Features

NOTE The package nodespider is still under development. That means frequent changes and potential bug. So it is not suggested to using it in your project.

Features

简单高效，开箱即用
自动识别网页编码格式，并将返回正文转码为utf8（可设置）
使用服务器端jQ选择器，轻松操作返回正文（可设置）
更轻松地保存抓取的数据（pipe和save方法）
轻松识别和过滤已经添加的链接（isExist和filter方法）
必要时，轻松可靠地重试某次请求任务（retry方法）
轻松设置请求间隔、异步任务数。
独立管理不同的爬取策略与计划
支持 async function 和 promise

const { Spider, jsonPipe } = require("nodespider");

const n = new Spider({
    rateLimit: 10
});

// 新建一个数据保存pipe
const jsonFile = n.pipe(jsonPipe("path/to/my.json"));

// 声明一个爬取计划
const planA = n.plan(function (err, current) {
    if (err) {
        // 如果出错，重试该任务，但最多3次
        return n.retry(current, 3);
    }
    const $ = current.$;    // 用JQ提取正文信息
    console.log($("title").text());

    // 保存从返回正文中提取的数据
    n.save(jsonFile, {
        user: $("#user").text(),
        description: $("#desc").text(),
        date: "2017-7-7",
    })
});

// 添加链接到爬取队列
n.queue(planA, "https://www.nodejs.org");

下载及初始化


npm install nodespider --save

const { Spider } = require("nodespider");

const n = new Spider();

// or
const nn = new Spider({
    rateLimit: 20,
    maxConnections: 20,
    // or more 
})

可选的设置：

设置	说明	类型	默认值
rateLimit	限速，网络请求的时间间隔（毫秒）	number	2(毫秒)
queue	任务排队队列	class	NodeSpider.Queue
maxConnections	最大同时连接限制	number	object

maxConnections

这个设置项用来设置爬虫的最大同时连接数，类型可以是number或者object。

当类型是number

此时表示，爬虫所有类型的同时连接的总数不能超过最大设置

const n = new Spider({
    maxConnections: 10, // 最多同时执行10个异步连接任务
});

当类型是object

此时，你可以指定各种类型的最大同时连接数

const n = new Spider({
    maxConnections: {
        "download": 10, // 最多只能同时执行10个类型为"download"的异步连接任务
        "crawl": 15,
    }
});

NOTE: 注意，这时如果使用plan新建一个type不存在于maxConnections的计划，将会报错

方法与属性

plan(item)

在开始爬取前，你应该告诉爬虫你的爬取计划。例如，如何操作并提取返回正文的信息、你的爬取策略、请求时的header等。使用 plan 方法声明一个爬取计划，你可以详细描述你的爬取策略、请求设置、以及对返回的预处理。

参数	说明	类型
item	爬取策略函数或爬取策略	function or object

对当前爬虫声明一个爬取计划，并返回该计划的唯一标识符key(symbol, 用于方法 queue)。
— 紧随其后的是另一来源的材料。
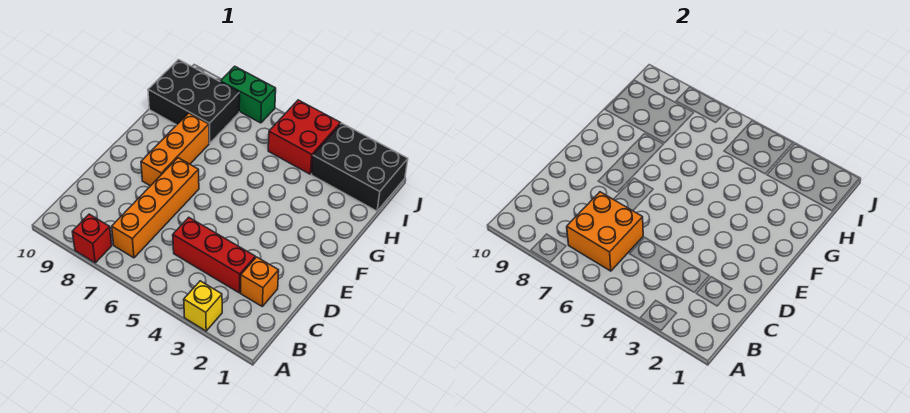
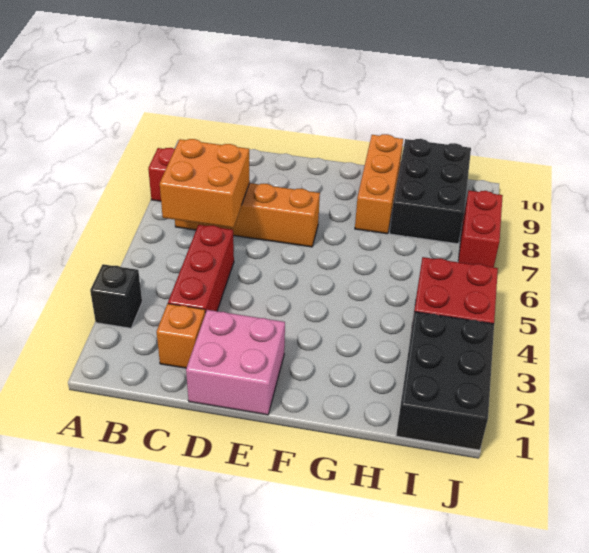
yellow 1x1 brick [184,281,222,331] -> black 1x1 brick [90,264,142,328]
none -> pink 2x2 brick [186,310,285,415]
orange 1x3 brick [141,113,209,186] -> orange 1x3 brick turned to [355,134,403,234]
green 1x2 brick [220,66,276,123] -> red 1x2 brick [458,191,503,267]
const myPlan = n.plan(function (err, current) {
    // your crawling rules
})

const otherPlan = n.plan({
    request: {
        method: "POST",
        header: {
            // some configs
        }
        // or more
    },
    pre: [],
    callback: function (err, current) {
        // your crawl rule
    },
})

n.queue(otherPlan, "https://www.example.com");

planObject

nodespider自带两种plan： defaultPlan和streamPlan，具体文档可见plan.md.当你使用plan方法并传递对象作为参数时，将默认使用defaultPlan。

传入plan的对象参数，对象成员有以下内容：

request (可选) 即该爬取计划的网络请求设置，将决定执行该计划时爬虫如何发出网络请求。通过设置你可以伪造ip、模拟登录、设置cookies、伪造浏览器标示等。具体设置可见 request文档
pre (可选) 该爬取计划的预处理列表。当成功请求到网页信息后，将对网页信息进行预处理。nodespider自带两个实用预处理函数：preToUtf8 将网页内容自动转码为utf8格式，preLoadJq 对该网页内容加载JQ选择器(power by cheerio)
info (可选) 对执行该计划的每一个任务附带信息对象。info将作为current成员
callback (必须) 当报错或成功加载正文并预处理后，将调用callback。并传入两个参数err和current。你可以使用callback对爬到的网页进行的操作，比如提取信息、添加新的链接到排队列表……

current

callback函数在执行时将传入两个参数：error和current。其中current对象包含了很多当前任务的信息：

url 当前任务的链接
planKey 当前任务指定计划的key
response 请求回应
body 返回正文
error 任务执行中的错误（等价于rule函数error参数）
info 当前任务附带的信息
maxRetry (可能不存在)当前任务的最大重试次数限制
hasRetried (可能不存在)当前任务已经重试的次数
and more ... 以及可能的更多成员属性

NOTE 值得注意的是，当前任务的指定计划，或者是特定设置中的预处理函数，往往会修改current中的成员属性，甚至添加更多的成员属性。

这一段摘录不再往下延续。